Find me some public works projects they've named for themselves.
2nd, Explain to me, resident of the lower 48, how you happen to understand the dynamics (rather, lack thereof) of Alaskan politics? They are rather odd when compared to those of the lower 48.
They don't have any need to buy votes and never did.
Alaskan politics.
My objection is exclusively based on the waste of federal dollars (which have their origin, as you know, almost exclusively in the "lower 48") on projects that offer no federal benefit (that is, if they can be said to offer any benefit worth having at all).
Oh, and here is one of those public works projects you asked about. You might recognize it -- it's one of the two pork bridges buried in the Transportation bill.
guess maybe it took me too long to get back to this, but that link only took me to something about President "Bill" Clinton's radio address on health care...

Please spare us the following arguments:
It will take years to develop, so it won't matter anyway. That's how they've held off development lo these many years. We are almost five years into GWB's presidency; if approval of ANWR exploration had happened early in this decade, it would have been nearing production now.
It's only XXX years/months of domestic consumption, so it won't matter anyway. By that misinformed calculus, absolutely nothing matters. Prudhoe Bay, the biggest North Slope field, represented only 1.8 years of domestic consumption back when it was discovered. Now, 35 years later, it is still an important domestic source of supply. Several things have happened along the way: reserve estimates in the field increased due to better than expected performance of the wells; new technologies have improved recovery; and smaller fields (which could not have been developed independently) have been developed on trend to take advantage of the existing pipeline.

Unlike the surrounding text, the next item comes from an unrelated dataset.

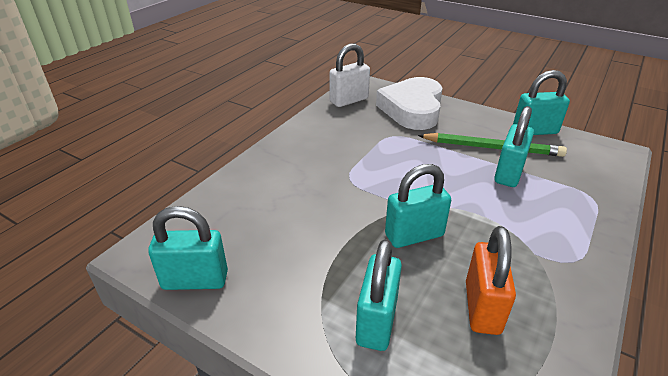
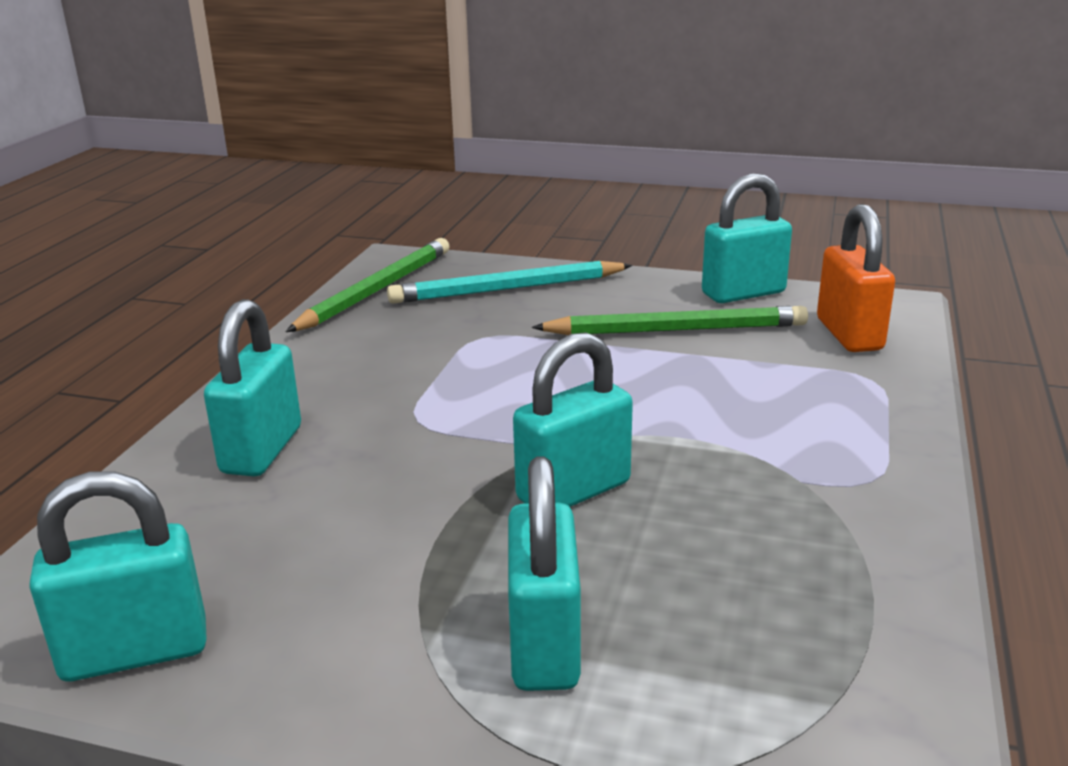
camera: 15 degrees left, 10 degrees down
white padlock [329,44,370,107] -> green pencil [286,238,449,332]
white heart [376,77,443,130] -> turquoise pencil [387,261,633,304]
orange padlock [466,226,516,335] -> orange padlock moved to [817,204,895,352]
turquoise padlock [494,106,534,187] -> turquoise padlock moved to [204,299,301,477]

[This reserve-life calculation is grossly misleading because it is based on several unrealistic premises: that all other domestic production ceases, that imports are zero, that the field in question produces at an outrageously high constant rate until depletion. The only reason I can see to even do this calculation would be to make a prospective discovery of any size seem insignificant. Figures don't lie, but liars can (and do!) figure.]

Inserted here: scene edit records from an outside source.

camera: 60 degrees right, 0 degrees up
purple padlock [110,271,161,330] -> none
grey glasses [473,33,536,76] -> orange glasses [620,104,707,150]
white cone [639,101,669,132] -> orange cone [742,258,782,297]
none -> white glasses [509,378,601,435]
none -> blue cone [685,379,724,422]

Oil has peaked; let's sit on it until we really, really need it. Until it is drilled, it is impossible to know for certain if a geologic prospect contains a drop of commercial oil, so this could be false security indeed. We could sit on it while world prices continue to rise (under the peak oil scenario); meanwhile, we're sending ever increasing amounts of our GDP to our buddies in OPEC.
The forces that are fighting ANWR exploration fought the Alaska pipeline in the '60's and '70's. They were wrong then, and they're wrong now.